» Article
________________

Race Conditions vs. Data Races

According to https://dl.acm.org/doi/10.1145/130616.130623:

  • "Two fundamentally different types of races, that capture different kinds of bugs in different classes of parallel programs, can occur.
    • General races cause nondeterministic execution and are failures in programs intended to be deterministic.
    • Data races cause nonatomic execution of critical sections and are failures in (nondeterministic) programs that access and update shared data in critical sections."

According to the C++11 Standard, chapter intro.multithread, paragraph 21 (https://github.com/google/sanitizers/wiki/ThreadSanitizerAboutRaces#Volatile):

  • "The execution of a program contains a data race if it contains two conflicting actions in different threads, at least one of which is not atomic, and neither happens before the other. Any such data race results in undefined behavior."

Go Compiler

The Go Compiler's job is to take a group of source code files written in the Go programming language and transform them into executable binaries. It has four high-level phases.

  1. Parsing

  2. Type-Checking and AST Transformations

  3. Generic SSA

  4. Lower SSA and Machine Code

Compiler Instrumentation occurs during phases 3 and 4 (During SSA construction and as a separate SSA pass).

The heart of the compiler is located at go/src/cmd/compile/internal/gc/main.go (EVERYTHING BRANCHES FROM THIS FILE -- to fully understand the compiler read through this file, although only the latter half is relevant for this research)


TSAN (ThreadSanitizer)

  • Should understand current approaches to race detection using static and dynamic analysis
  • Concepts: shadow memory, happens-before, vector clocks

Refs:

Some Direct Wiki Links:


TSAN in Go

How is the race detection library implemented in Go?

  • It's not! The runtime state machine and core interface is compiled from the original LLVM project and linked to the Go runtime as an external library.

What is implemented in the Go runtime then?

  • The Go compiler still needs to instrument emitted code for use by the LLVM race detection runtime. This includes standard instrumentation of reads and writes and inserting race functions into new Go-specific synchronization primitives such as channels.

________________

» Listed entries

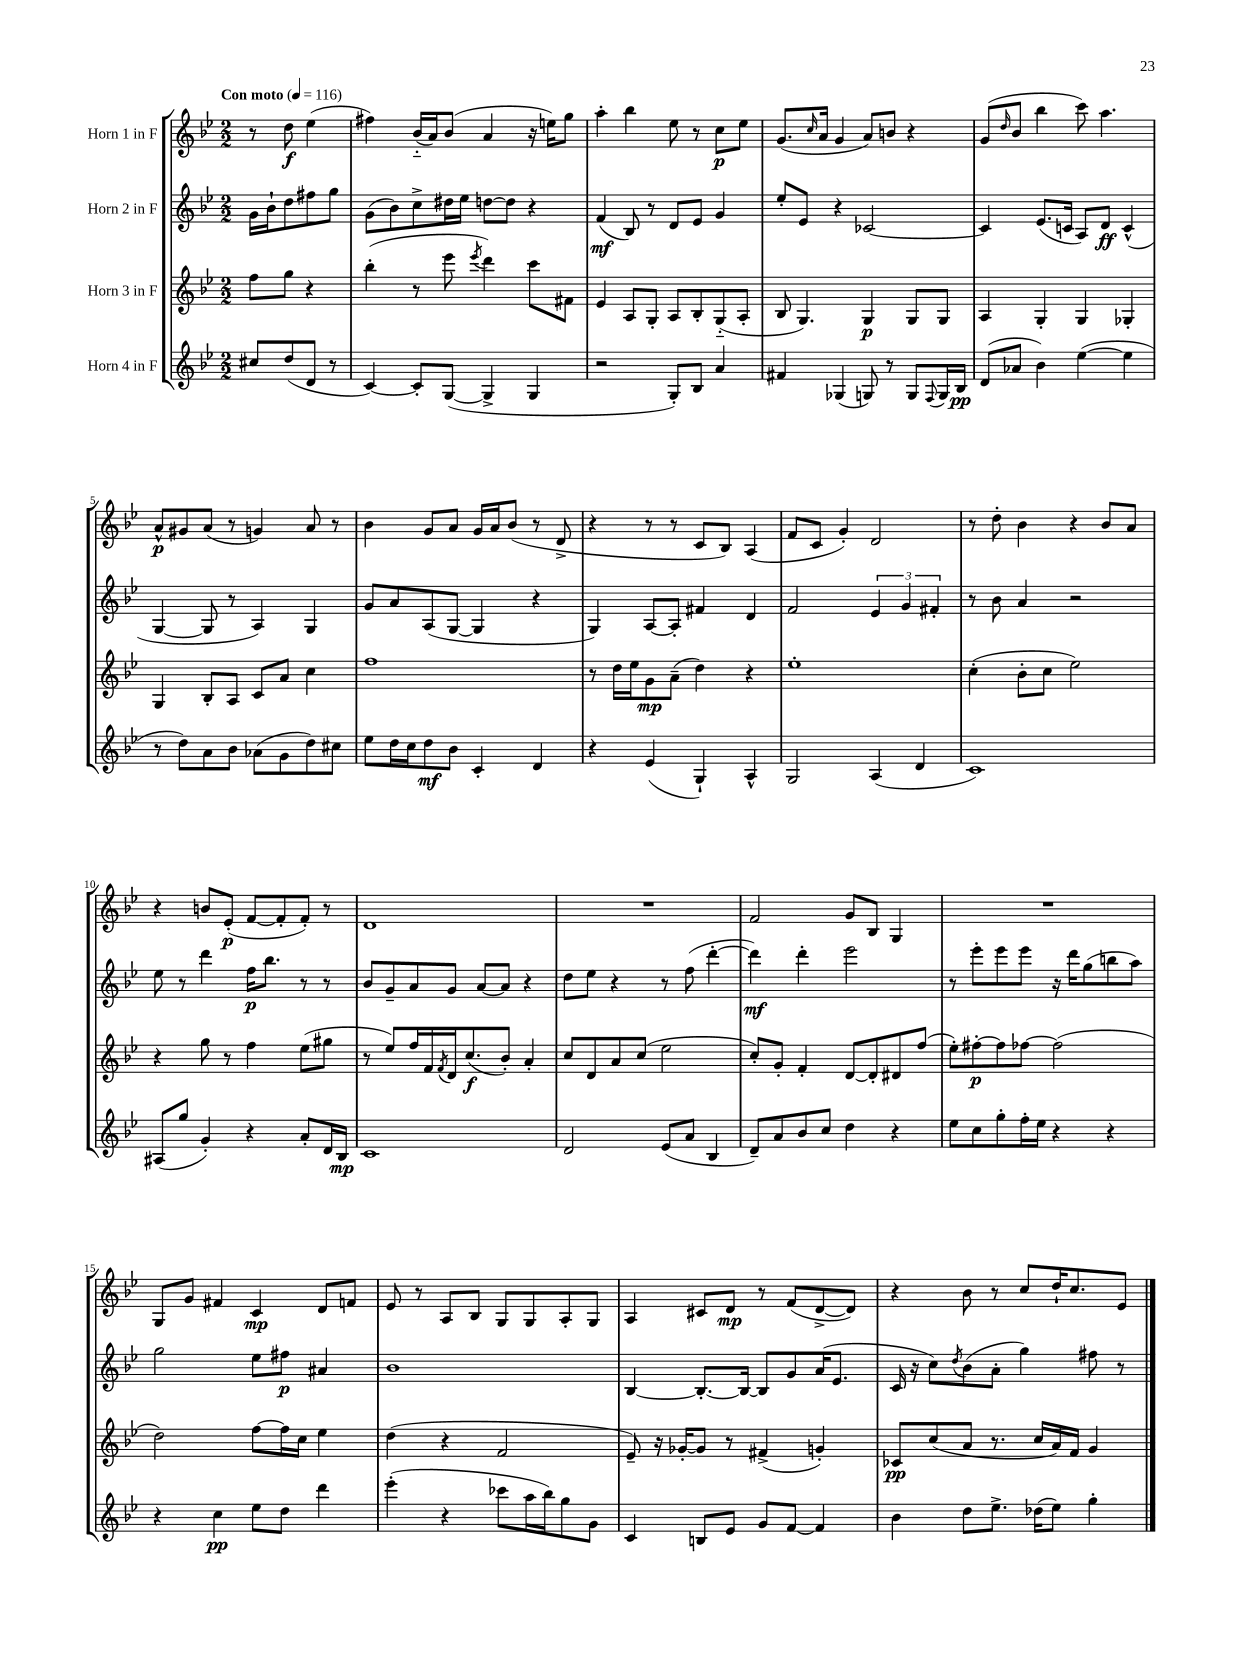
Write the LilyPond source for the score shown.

<<
\new StaffGroup <<
\new Staff = "s0" \with { instrumentName = "Horn 1 in F" } {
    \clef treble \key bes \major \numericTimeSignature \time 2/2 \partial 2 \tempo "Con moto" 4 = 116
    r8 d''8\f ees''4( |
    fis''4) bes'16-_( a'16) bes'8( a'4 r16 e''16) g''8 |
    a''4-. bes''4 ees''8 r8 c''8\p ees''8 |
    g'8.( \grace { c''16 } a'16 g'4 a'8) b'8 r4 |
    g'8( \grace { d''16 } bes'8 bes''4 c'''8) a''4. |
    a'8-^\p gis'8 a'8( r8 g'4) a'8 r8 |
    bes'4 g'8 a'8 g'16 a'16 bes'8( r8 d'8-> |
    r4 r8 r8 c'8 bes8) a4( |
    f'8 c'8 g'4-.) d'2 |
    r8 d''8-. bes'4 r4 bes'8 a'8 |
    r4 b'8 ees'8-.\p( f'8~ f'8-. f'8-.) r8 |
    d'1 |
    R1 |
    f'2 g'8 bes8 g4 |
    R1 |
    g8 g'8 fis'4 c'4\mp d'8 f'8 |
    ees'8 r8 a8 bes8 g8 g8 a8-. g8 |
    a4 cis'8 d'8\mp r8 f'8( d'8~-> d'8) |
    r4 bes'8 r8 c''8 d''16-! c''8. ees'8 \bar "|." |
}
\new Staff = "s1" \with { instrumentName = "Horn 2 in F" } {
    \clef treble \key bes \major \numericTimeSignature \time 2/2 \partial 2
    g'16 bes'16-! d''8 fis''8 g''8 |
    g'8( bes'8) c''8-> dis''16 ees''16 d''8~ d''8 r4 |
    f'4\mf( bes8) r8 d'8 ees'8 g'4 |
    ees''8-. ees'8 r4 ces'2~ |
    ces'4 ees'8.( c'16 a8) d'8\ff c'4-^( |
    g4~ g8 r8 a4) g4 |
    g'8 a'8 a8( g8~ g4 r4 |
    g4) a8~ a8-. fis'4 d'4 |
    f'2 \tuplet 3/2 { ees'4 g'4 fis'4-. } |
    r8 bes'8 a'4 r2 |
    ees''8 r8 d'''4 f''16\p bes''8. r8 r8 |
    bes'8 g'8-- a'8 g'8 a'8~ a'8 r4 |
    d''8 ees''8 r4 r8 f''8( d'''4~-. |
    d'''4\mf) d'''4-. ees'''2 |
    r8 ees'''8-. ees'''8 ees'''8 r16 d'''16 g''8( b''8 a''8) |
    g''2 ees''8 fis''8\p ais'4 |
    bes'1 |
    bes4~ bes8.~-. bes16~ bes8 g'8 a'16( ees'8. |
    c'16 r16 c''8) \acciaccatura { d''8 } bes'8( a'8-. g''4) fis''8 r8 \bar "|." |
}
\new Staff = "s2" \with { instrumentName = "Horn 3 in F" } {
    \clef treble \key bes \major \numericTimeSignature \time 2/2 \partial 2
    f''8 g''8 r4 |
    bes''4-.( r8 ees'''8 \acciaccatura { ees'''8 } d'''4) c'''8 fis'8 |
    ees'4 a8 g8-. a8 bes8-. g8-_( a8-. |
    bes8 g4.) g4\p g8 g8 |
    a4 g4-. g4 ges4-. |
    g4 bes8-. a8 c'8 a'8 c''4 |
    f''1 |
    r8 d''16 ees''16 g'8\mp a'8--( d''4) r4 |
    ees''1-. |
    c''4-.( bes'8-. c''8 ees''2) |
    r4 g''8 r8 f''4 ees''8( gis''8 |
    r8 ees''8) f''16 f'16 \acciaccatura { f'8 } d'16 c''8.\f( bes'8-.) a'4-. |
    c''8 d'8 a'8 c''8( ees''2 |
    c''8-.) g'8-. f'4-. d'8~ d'8-. dis'8 f''8( |
    ees''8-.) fis''8~-.\p fis''8 fes''8~ fes''2( |
    d''2) f''8~ f''16 c''16 ees''4 |
    d''4( r4 f'2 |
    ees'8--) r16 ges'16~-. ges'8 r8 fis'4->( g'4-.) |
    ces'8\pp c''8( a'8 r8. c''16 a'16) f'16 g'4 \bar "|." |
}
\new Staff = "s3" \with { instrumentName = "Horn 4 in F" } {
    \clef treble \key bes \major \numericTimeSignature \time 2/2 \partial 2
    cis''8 d''8( d'8 r8 |
    c'4~) c'8-. g8~( g4-> g4 |
    r2 g8-.) bes8 a'4 |
    fis'4 ges4( g8) r8 g8 \appoggiatura { f8 } g16 bes16\pp |
    d'8( aes'8 bes'4) ees''4~( ees''4 |
    r8 d''8) a'8 bes'8 aes'8( g'8 d''8) cis''8 |
    ees''8 d''16 c''16 d''8\mf bes'8 c'4-. d'4 |
    r4 ees'4( g4-!) a4-^ |
    g2 a4( d'4 |
    c'1) |
    ais8( g''8 g'4-.) r4 a'8-. d'16 bes16\mp |
    c'1 |
    d'2 ees'8( a'8 bes4 |
    d'8--) a'8 bes'8 c''8 d''4 r4 |
    ees''8 c''8 g''8-. f''16-. ees''16 r4 r4 |
    r4 c''4\pp ees''8 d''8 d'''4 |
    ees'''4-.( r4 ces'''8 a''16 bes''16) g''8 g'8 |
    c'4 b8 ees'8 g'8 f'8~ f'4 |
    bes'4 d''8 ees''8.-> des''16( ees''8) g''4-. \bar "|." |
}
>>
>>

________________

» Objectives
1/ According to the race detection notes, during which phases of the Go compiler does compiler instrumentation occur?
2/ Write the next part of the race detection notes, picking up after their final sentence.

» Expected outputs
1/ Phases 3 and 4, during SSA construction and as a separate SSA pass.

2/
Source Code: LLVM

  • The source code for race detection in LLVM is well compartmentalized.

  • Runtime Library: llvm/projects/compiler-rt/lib/tsan/rtl/

    • racefuncentry/racefuncexit: inserted at the beginning and end (respectively) of functions containing instrumented memory accesses

      • used to restore stack traces
    • raceread/racereadrange

    • racewrite/racewriterange

    • ...

  • LLVM instrumentation: llvm/lib/Transforms/Instrumentation/

    • All instrumentation methods specifically for TSAN are defined in llvm/lib/Transforms/Instrumentation/ThreadSanitizer.cpp:

        Summary:
      
        1. Redundant accesses currently handled:
        	- read-before-write (within same BB, no calls between)
        	- not captured variables
      
        2. Patterns that should not survive after classic compiler optimizations are not handled:
        	- two reads from the same temp should be eliminated by CSE (common subexpression elimination)
        	- two writes should be eliminated by DSE (dead store elimination)
        	- etc. (out-of-scope for this project)
      
        3. Do not instrument known races/"benign races" that come from compiler instrumentation.
        	The user has no way of suppressing them.
      
      see code

        // Instrumenting some of the accesses may be proven redundant.
        // Currently handled:
        //  - read-before-write (within same BB, no calls between)
        //  - not captured variables
        //
        // We do not handle some of the patterns that should not survive
        // after the classic compiler optimizations.
        // E.g. two reads from the same temp should be eliminated by CSE,
        // two writes should be eliminated by DSE, etc.
        //
        // 'Local' is a vector of insns within the same BB (no calls between).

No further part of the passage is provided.